‘You’re a funny crowd tonight aren’t you? For the first ten minutes I was sure this gig had bombed’. For a comic with straight observational material Sarah Kendall is admirably good at channelling hostility and tension to give her jokes that extra bit of bite. The best sections of the hour are when this simmering ire comes to the fore - such as a great routine about sexist casting agents and a rewrite of a bedtime story for a beauty-obsessed age which closes the show. However, the majority of the show doesn’t ascend to these promising heights and the show fluctuates between tame material delivered angrily and moments where ideas connect with her confrontational, beguiling style.
The show is loosely structured on the idea of standing up for something, based on Kendall’s experiences of seeing the potential messages in popular culture that could be affecting her daughter. What could be more thought provoking is, for the opening section of the show, an excuse to go into some fairly well-trodden routines about parenthood. A routine about the possibility of hitting children seems to be targeted to try and shock more than it actually does, as well as a topic recently covered in dazzling style by Louis C.K. with far more invention and daring.

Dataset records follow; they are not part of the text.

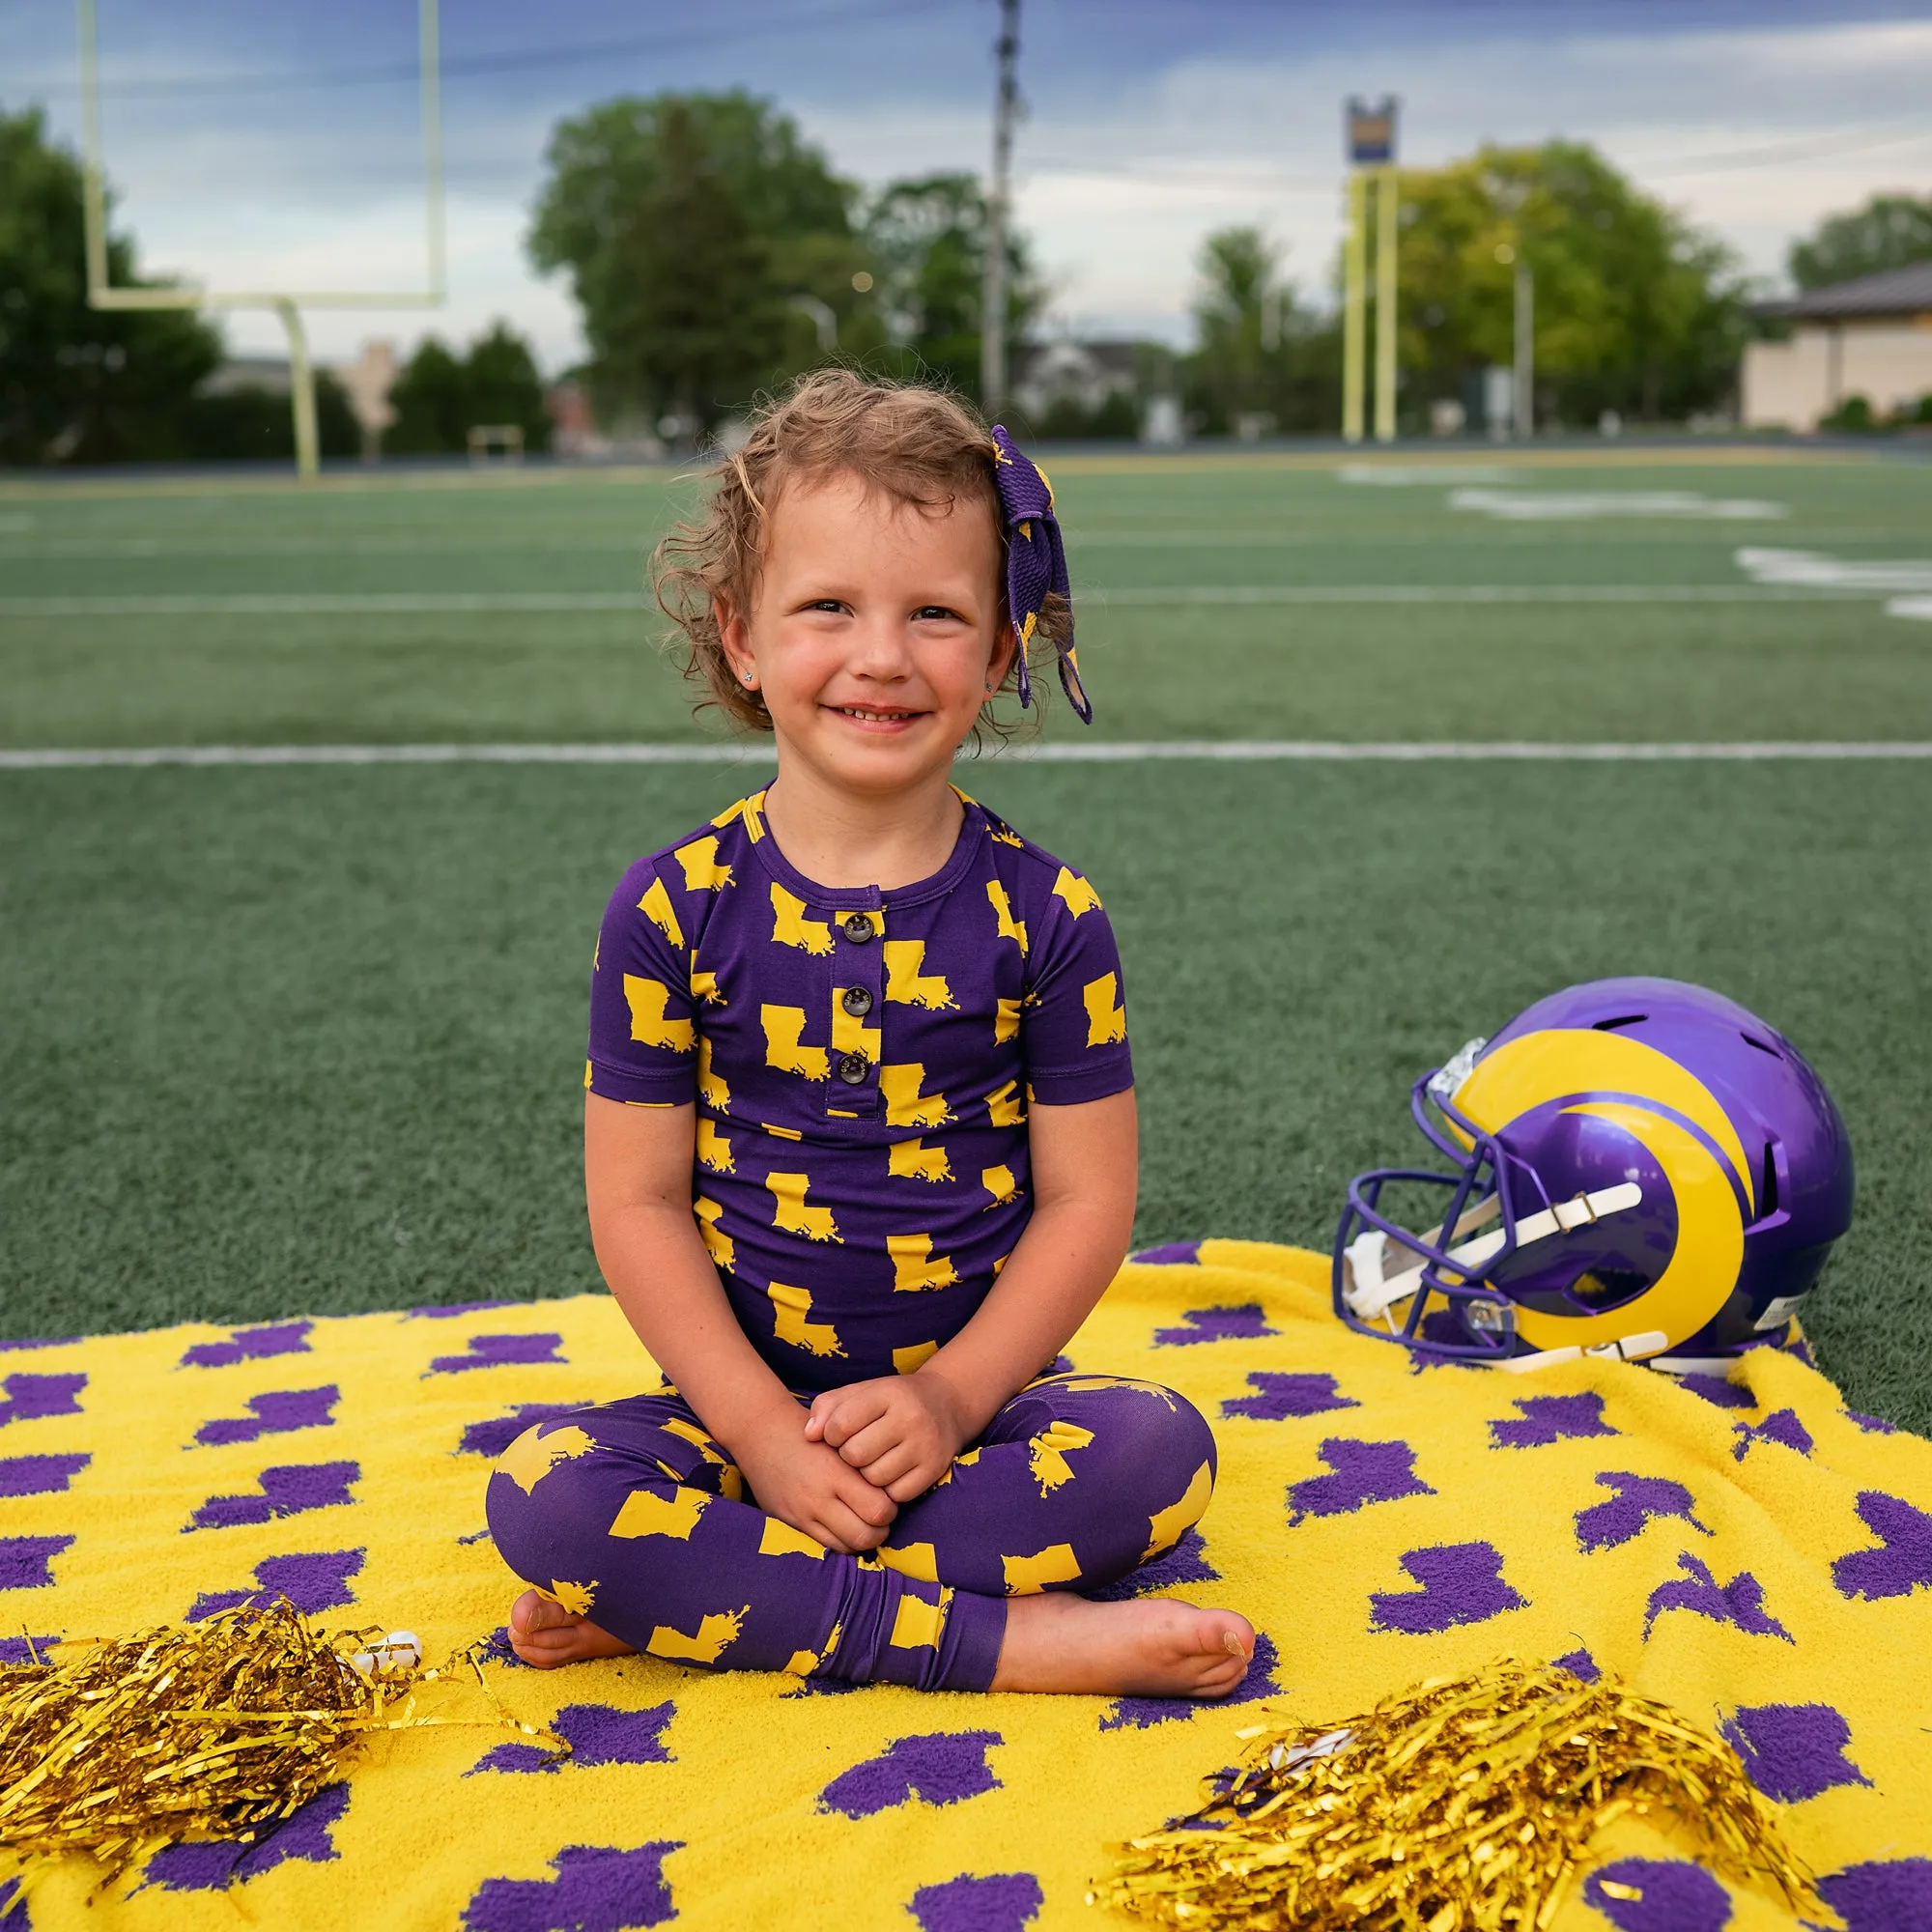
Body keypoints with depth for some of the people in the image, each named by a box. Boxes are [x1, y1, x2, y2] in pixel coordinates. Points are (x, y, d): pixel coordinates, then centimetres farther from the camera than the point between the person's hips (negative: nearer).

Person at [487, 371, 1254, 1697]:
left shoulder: (1042, 914, -4)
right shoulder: (676, 909, -5)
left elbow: (1086, 1198, -3)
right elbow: (636, 1201, -5)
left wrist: (951, 1397, -17)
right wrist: (765, 1432, -15)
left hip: (978, 1395, 1)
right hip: (745, 1402, 0)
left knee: (1158, 1447, -28)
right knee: (543, 1492, -27)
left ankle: (701, 1596, -20)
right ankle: (1012, 1640, -25)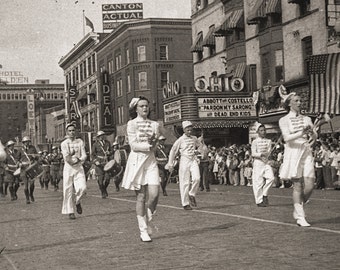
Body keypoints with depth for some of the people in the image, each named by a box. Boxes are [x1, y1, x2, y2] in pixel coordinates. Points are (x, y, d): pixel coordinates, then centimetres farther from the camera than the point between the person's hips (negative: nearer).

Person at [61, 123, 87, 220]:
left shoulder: (80, 142, 6)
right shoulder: (64, 144, 0)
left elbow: (84, 156, 0)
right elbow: (66, 158, -9)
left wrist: (78, 160, -16)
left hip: (79, 168, 1)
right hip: (68, 168, -1)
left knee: (82, 188, -14)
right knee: (68, 191, -3)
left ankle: (78, 202, 17)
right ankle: (70, 212, 7)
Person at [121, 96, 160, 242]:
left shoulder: (154, 124, 12)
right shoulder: (132, 124, 1)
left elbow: (154, 147, 4)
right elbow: (133, 145, -8)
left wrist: (152, 142, -16)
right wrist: (148, 146, -8)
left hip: (151, 161, 3)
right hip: (136, 160, -3)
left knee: (154, 194, -10)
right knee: (141, 196, -1)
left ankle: (148, 221, 16)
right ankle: (143, 230, 7)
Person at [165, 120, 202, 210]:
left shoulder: (194, 138, 10)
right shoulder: (180, 140, -3)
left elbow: (200, 146, 31)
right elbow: (173, 151, 3)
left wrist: (197, 151, 12)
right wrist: (170, 164, 3)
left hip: (193, 160, 3)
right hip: (184, 161, -3)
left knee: (196, 178, -19)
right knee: (185, 182, -3)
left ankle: (192, 195, 5)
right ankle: (185, 204, 5)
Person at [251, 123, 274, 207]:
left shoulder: (268, 141, 12)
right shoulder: (255, 142, 1)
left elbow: (268, 152, 3)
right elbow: (253, 154, -7)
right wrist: (261, 154, -22)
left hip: (266, 162, 4)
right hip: (258, 163, -4)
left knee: (271, 177, -15)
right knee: (258, 182, -6)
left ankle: (265, 195, 5)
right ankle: (259, 201, 2)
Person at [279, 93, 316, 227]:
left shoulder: (307, 119, 15)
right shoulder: (284, 120, 3)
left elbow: (314, 137, 7)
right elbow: (287, 137, -11)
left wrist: (311, 132, -15)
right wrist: (301, 133, -25)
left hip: (306, 152, 4)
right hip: (293, 152, -4)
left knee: (309, 185, -5)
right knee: (297, 186, -5)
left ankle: (297, 210, 18)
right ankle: (300, 217, 0)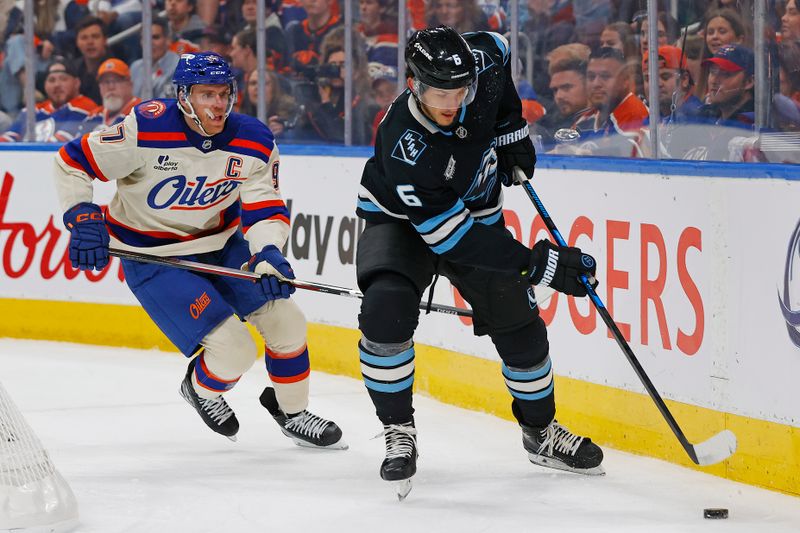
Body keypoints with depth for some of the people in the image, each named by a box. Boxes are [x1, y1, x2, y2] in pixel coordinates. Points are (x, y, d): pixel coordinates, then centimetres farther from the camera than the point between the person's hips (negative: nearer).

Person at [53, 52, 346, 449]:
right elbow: (72, 162, -15)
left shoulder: (255, 143, -11)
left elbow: (266, 209, -9)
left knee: (286, 320, 0)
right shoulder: (146, 130, -25)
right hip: (152, 259, -5)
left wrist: (267, 254, -28)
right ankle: (201, 388, 21)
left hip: (220, 245, 5)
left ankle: (291, 410, 25)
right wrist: (84, 220, -22)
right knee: (234, 352, -15)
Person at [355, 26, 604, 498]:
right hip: (402, 221, -5)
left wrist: (513, 129, -5)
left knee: (520, 326, 6)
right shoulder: (405, 146, -39)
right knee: (386, 310, -30)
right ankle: (399, 433, -13)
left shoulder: (483, 65, -26)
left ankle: (540, 430, 30)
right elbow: (452, 237, -37)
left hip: (478, 209, 5)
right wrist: (540, 264, -38)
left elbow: (497, 47, 3)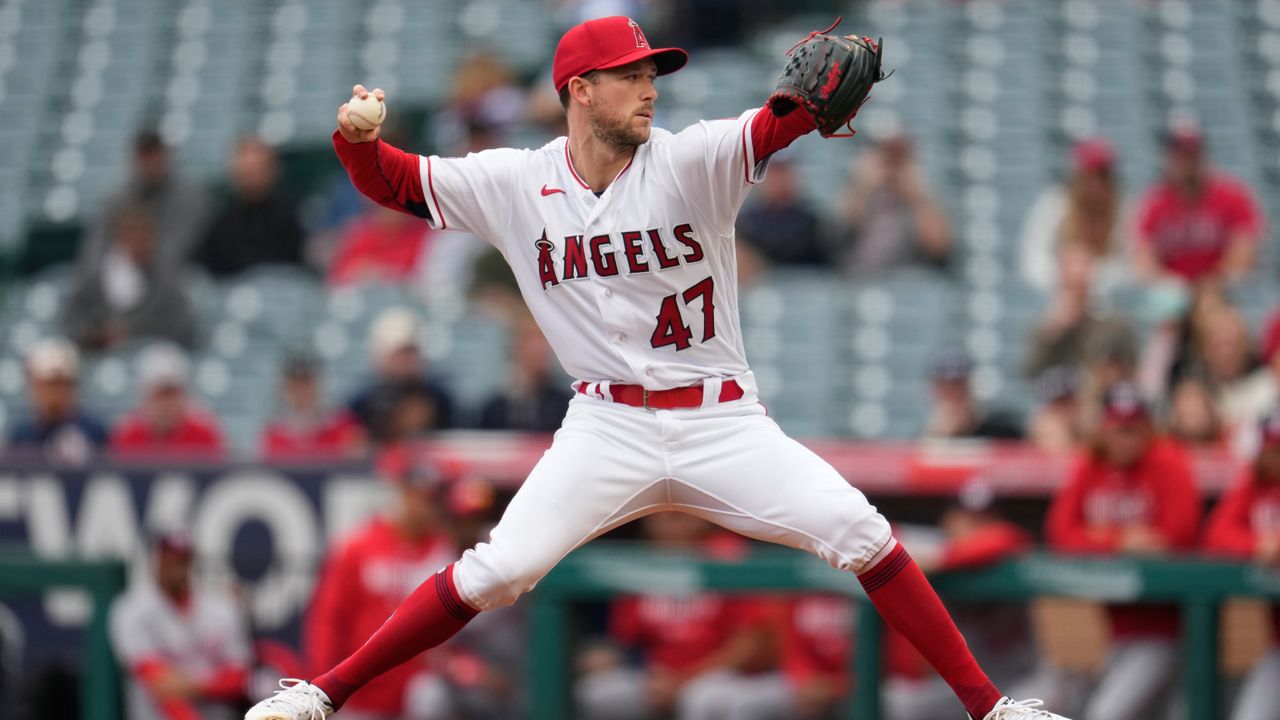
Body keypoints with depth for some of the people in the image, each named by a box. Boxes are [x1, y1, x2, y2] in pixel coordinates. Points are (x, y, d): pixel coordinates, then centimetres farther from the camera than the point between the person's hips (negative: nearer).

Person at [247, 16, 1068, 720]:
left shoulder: (691, 162, -9)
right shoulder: (517, 183, -2)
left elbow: (780, 123, -27)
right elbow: (392, 182, 3)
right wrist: (357, 138, -20)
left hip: (723, 423, 0)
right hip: (608, 427, 0)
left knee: (860, 534, -13)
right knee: (498, 571, -14)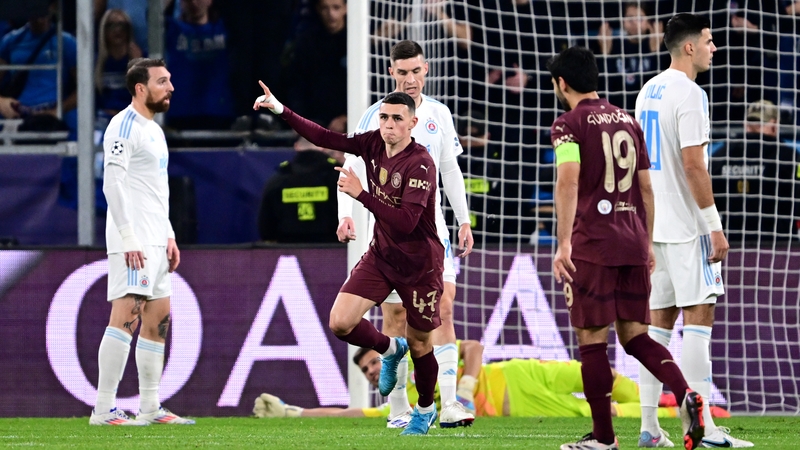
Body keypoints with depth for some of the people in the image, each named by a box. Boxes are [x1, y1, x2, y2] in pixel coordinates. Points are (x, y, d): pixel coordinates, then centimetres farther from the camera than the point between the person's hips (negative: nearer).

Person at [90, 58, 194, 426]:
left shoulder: (154, 130, 20)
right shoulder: (124, 126, -11)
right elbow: (113, 185, -18)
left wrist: (168, 235, 18)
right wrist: (129, 240, -22)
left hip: (155, 241, 10)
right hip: (132, 242, -10)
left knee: (158, 319, 10)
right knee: (127, 316, -15)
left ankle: (149, 408, 15)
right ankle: (103, 410, -17)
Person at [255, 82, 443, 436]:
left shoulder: (420, 164, -24)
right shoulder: (374, 144, -5)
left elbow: (406, 221, -32)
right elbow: (326, 138, 4)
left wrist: (361, 194, -36)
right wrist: (280, 110, 0)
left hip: (419, 265, -6)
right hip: (381, 255, 6)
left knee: (419, 344, 8)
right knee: (340, 323, -10)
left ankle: (425, 410, 35)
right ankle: (390, 350, 22)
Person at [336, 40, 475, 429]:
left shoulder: (439, 114, 8)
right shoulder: (375, 116, -4)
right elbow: (351, 168, -7)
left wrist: (464, 221, 13)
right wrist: (346, 214, -22)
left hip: (432, 228, 2)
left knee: (443, 307, -10)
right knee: (395, 318, 1)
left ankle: (449, 407, -13)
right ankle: (398, 410, 10)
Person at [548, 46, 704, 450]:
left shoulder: (569, 124, -5)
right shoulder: (628, 122, 15)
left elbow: (568, 181, -19)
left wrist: (564, 243, -21)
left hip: (592, 246, -6)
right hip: (633, 245, 6)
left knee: (592, 340, 1)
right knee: (633, 334, 10)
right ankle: (684, 394, -13)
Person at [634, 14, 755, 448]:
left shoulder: (648, 92, 14)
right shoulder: (689, 94, -14)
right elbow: (692, 165, -19)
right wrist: (716, 227, -16)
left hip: (654, 227, 9)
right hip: (686, 227, -9)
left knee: (659, 320, 9)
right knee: (698, 316, -8)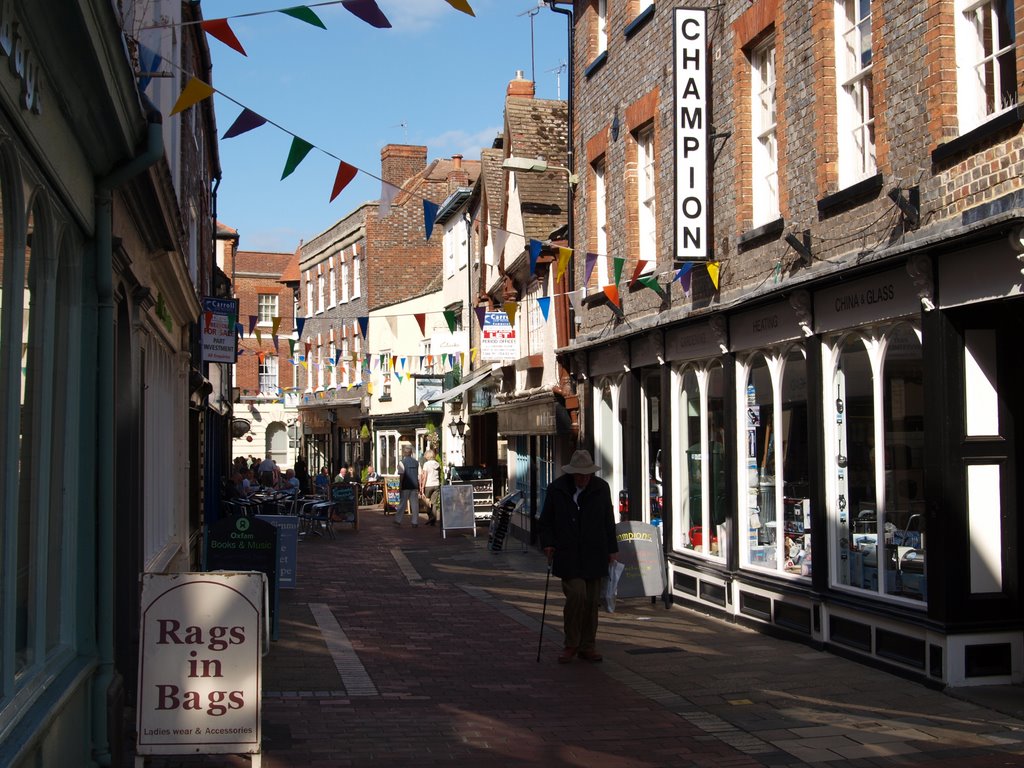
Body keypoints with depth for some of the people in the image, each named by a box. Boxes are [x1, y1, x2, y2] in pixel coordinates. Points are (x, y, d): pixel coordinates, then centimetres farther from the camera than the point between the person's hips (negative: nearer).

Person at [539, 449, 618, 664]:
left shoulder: (601, 489, 5)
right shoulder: (556, 489, 0)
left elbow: (608, 521, 11)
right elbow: (546, 520, 8)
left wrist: (612, 550, 8)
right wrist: (548, 543, -3)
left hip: (594, 555, 2)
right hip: (567, 555, -2)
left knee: (591, 600, 3)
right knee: (576, 594, -14)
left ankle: (588, 647, 15)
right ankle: (571, 645, 2)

Elsewhere, we find her talking about youtube videos in a way that seems a bit misdirected and uncertain.
She is at her funniest when she is properly angry - something difficult to sustain for the length of an hour, but something she is clearly capable of. Whether deconstructing the misogynist connotations of Pitbull video or explaining in a bemused tone a suggestive comment surrounding the purchasing of a banana in a fruit shop, she is capable of a great type of put-upon, baffled anger. If only it was spread out across this uneven hour.